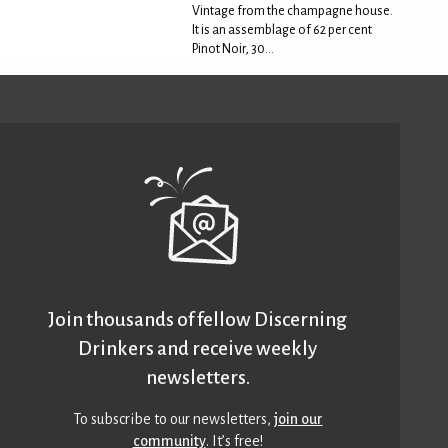
Vintage from the champagne house.
It is an assemblage of 62 per cent
Pinot Noir, 30...
Join thousands of fellow Discerning
Drinkers and receive weekly
newsletters.
To subscribe to our newsletters,
join our
community
. It’s free!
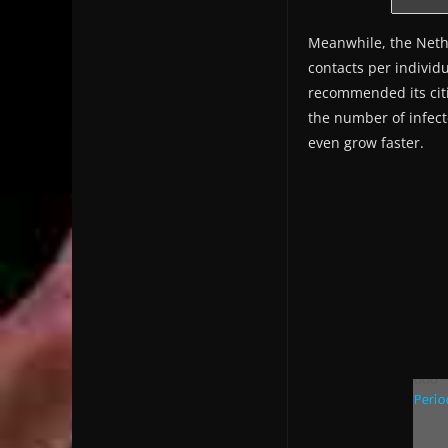
Meanwhile, the Nethe
contacts per individ
recommended its citi
the number of infecte
even grow faster.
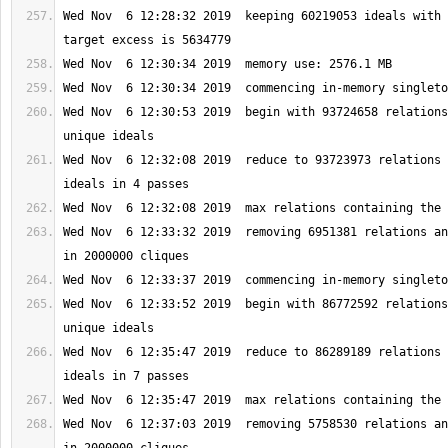
Wed Nov  6 12:28:32 2019  keeping 60219053 ideals with 
Wed Nov  6 12:30:53 2019  begin with 93724658 relations
Wed Nov  6 12:32:08 2019  reduce to 93723973 relations 
Wed Nov  6 12:33:32 2019  removing 6951381 relations an
Wed Nov  6 12:33:52 2019  begin with 86772592 relations
Wed Nov  6 12:35:47 2019  reduce to 86289189 relations 
Wed Nov  6 12:37:03 2019  removing 5758530 relations an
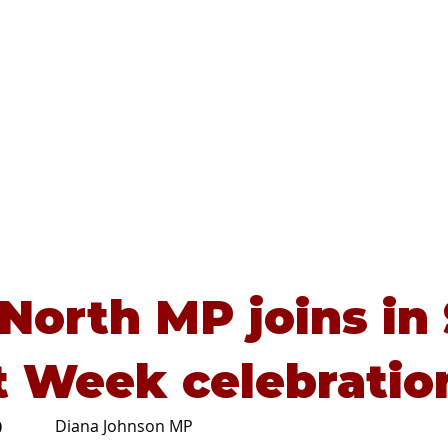
Home
About
Advice
 North MP joins in
t Week celebratio
Diana Johnson MP
0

•••

**WHAT TO WORK ON**:
Return nothing except the lines from the one containing "to 86289189 relations" through the final line of the data, copied exactly. Leave out all pictures.

**SOLUTION BELOW**:
Wed Nov  6 12:35:47 2019  reduce to 86289189 relations 
Wed Nov  6 12:37:03 2019  removing 5758530 relations an
Home
About
Advice
 North MP joins in
t Week celebratio
Diana Johnson MP
0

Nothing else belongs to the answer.